The findings that were part of the British Council supported study, ‘Graduate Employability in Sub-Saharan Africa,’ indicated that most employers in Kenya preferred graduates from University of Nairobi, Kenyatta University, Moi University, Strathmore University, KCA University, Maseno University, Catholic University of Eastern Africa, Jomo Kenyatta University of Agriculture and Technology, Egerton University and Masinde Muliro University of Science and Technology, in that order.

However, one interesting factor that separates those universities from most of their counterparts is that apart from Masinde Muliro, which was formerly a constituent college of Moi University, the rest, whether public or private, were meticulously planned institutions and probably have better degree programmes.

For instance, a good percentage of their staff with doctoral degrees perform teaching duties and conduct research, which is quite contrary to most of their colleagues in the newly-accredited universities where they are tied up in administration.

Still, although a small number of graduates attending flagstaff private and public universities might be lucky to get well-paid jobs, the bulk of graduates in Kenyan universities will, however, not be so lucky. According to the World Bank report, the main problem lies in failure to establish quality and relevant programmes that would enable local companies to recruit workers with an appropriate mix of applicable skills and knowledge.

Skills gap

“Simply tripling the capacity of degree programmes and the number of institutions is likely to lead to situations where graduates cannot find suitable employment, are underemployed and their education skills are not properly utilised for the economy’s benefit,” says the report.

Subsequently, instead of duplicating degree programmes of the established universities, the World Bank has urged, the so-called village or regional universities to establish their own academic missions and build degree courses to cater for region-specific labour market demand.

Nevertheless, scrutinising degree programmes that have been approved by the Commission for University Education, few universities might be playing that card. All universities are currently locked in cut-throat competition for recruitment of students in identical courses, especially in humanities, social sciences, business studies and information and computer technology.

So far, more than 80 per cent of Kenya’s over half-a-million university students are enrolled in such programmes, a factor that keeps one wondering whether it is a good investment, taking into account the country’s resources limitations, as well as, the proved poor individual returns.

Ideally, expansion of higher education in Kenya, or anywhere else in sub-Saharan Africa is vital as it has potential to play a crucial role in development.

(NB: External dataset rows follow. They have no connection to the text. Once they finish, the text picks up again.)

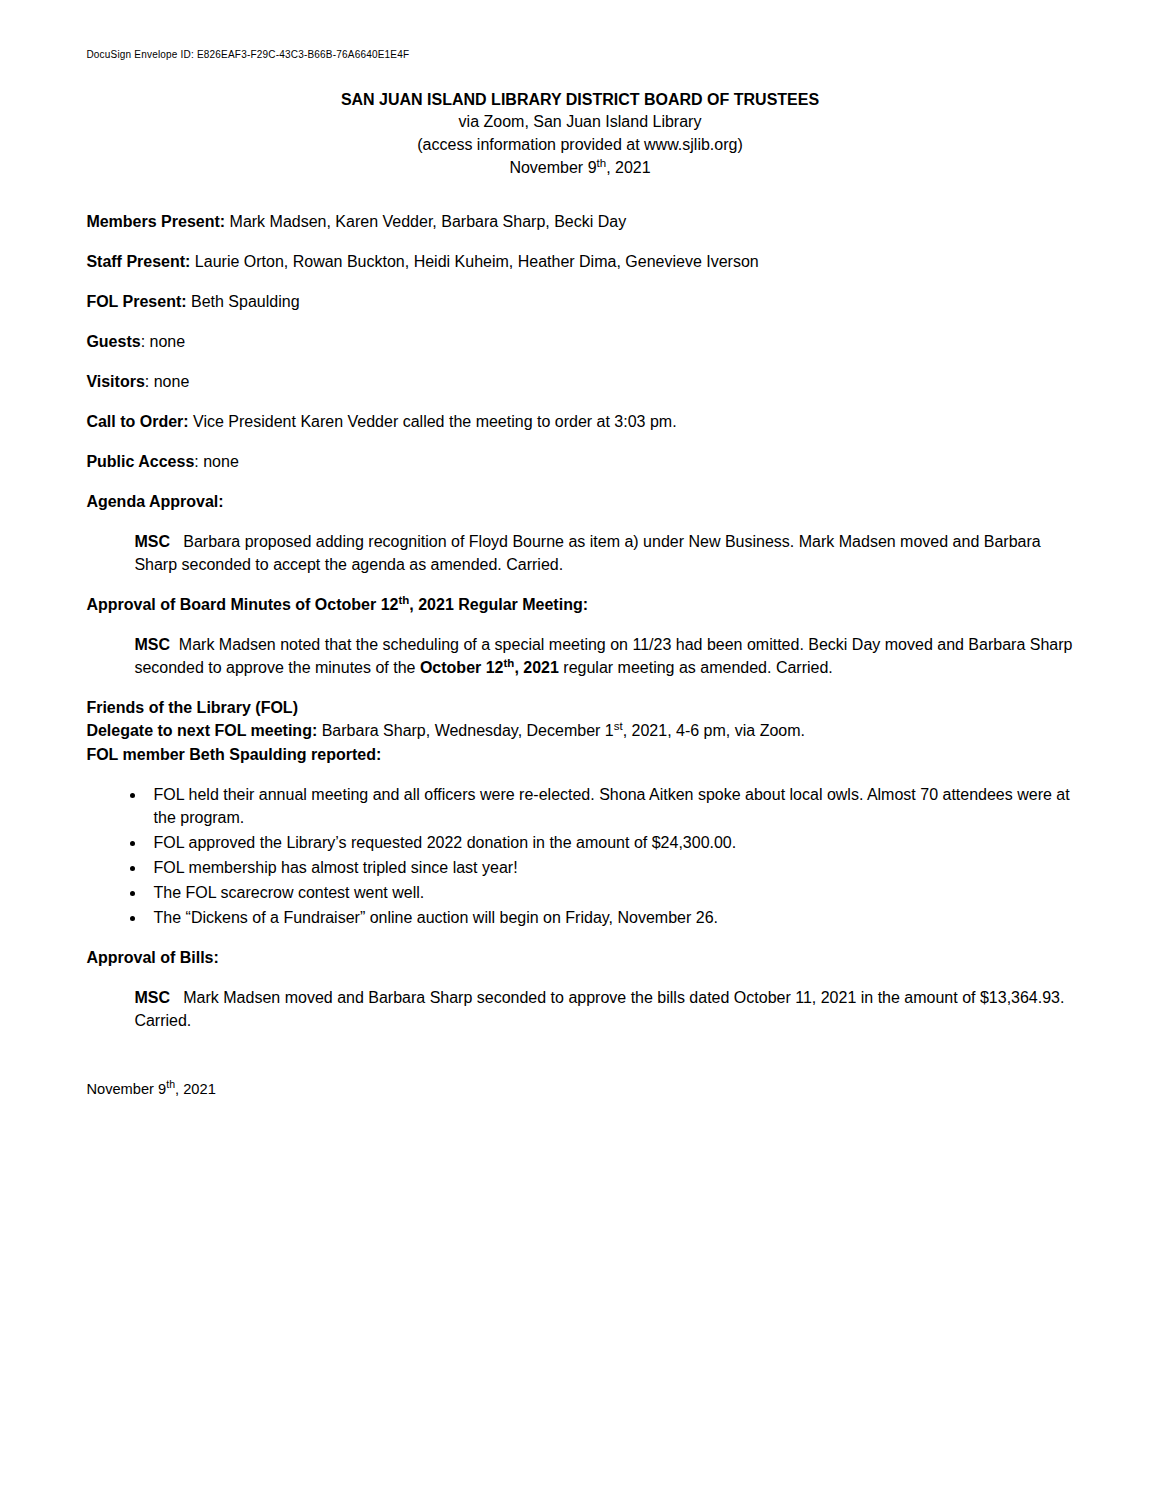DocuSign Envelope ID: E826EAF3-F29C-43C3-B66B-76A6640E1E4F
SAN JUAN ISLAND LIBRARY DISTRICT BOARD OF TRUSTEES
via Zoom, San Juan Island Library
(access information provided at www.sjlib.org)
November 9th, 2021
Members Present: Mark Madsen, Karen Vedder, Barbara Sharp, Becki Day
Staff Present: Laurie Orton, Rowan Buckton, Heidi Kuheim, Heather Dima, Genevieve Iverson
FOL Present: Beth Spaulding
Guests: none
Visitors: none
Call to Order: Vice President Karen Vedder called the meeting to order at 3:03 pm.
Public Access: none
Agenda Approval:
MSC Barbara proposed adding recognition of Floyd Bourne as item a) under New Business. Mark Madsen moved and Barbara Sharp seconded to accept the agenda as amended. Carried.
Approval of Board Minutes of October 12th, 2021 Regular Meeting:
MSC Mark Madsen noted that the scheduling of a special meeting on 11/23 had been omitted. Becki Day moved and Barbara Sharp seconded to approve the minutes of the October 12th, 2021 regular meeting as amended. Carried.
Friends of the Library (FOL)
Delegate to next FOL meeting: Barbara Sharp, Wednesday, December 1st, 2021, 4-6 pm, via Zoom.
FOL member Beth Spaulding reported:
FOL held their annual meeting and all officers were re-elected. Shona Aitken spoke about local owls. Almost 70 attendees were at the program.
FOL approved the Library’s requested 2022 donation in the amount of $24,300.00.
FOL membership has almost tripled since last year!
The FOL scarecrow contest went well.
The “Dickens of a Fundraiser” online auction will begin on Friday, November 26.
Approval of Bills:
MSC Mark Madsen moved and Barbara Sharp seconded to approve the bills dated October 11, 2021 in the amount of $13,364.93. Carried.
November 9th, 2021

But this could only be achieved if students were to get quality skills that are not just relevant to the needs of the labour market but would also improve their individual prosperity.

The crux of the matter is that in the Kenyan context, just as anywhere else in the world, low quality higher education is increasingly entrenching social inequalities that are equally bad for national progress and political stability.

In this regard, the government and universities have a responsibility to ensure provision of quality tertiary programmes is enforced, while students should also know that whereas quality higher education can eradicate social inequalities, degrees without skills are useless.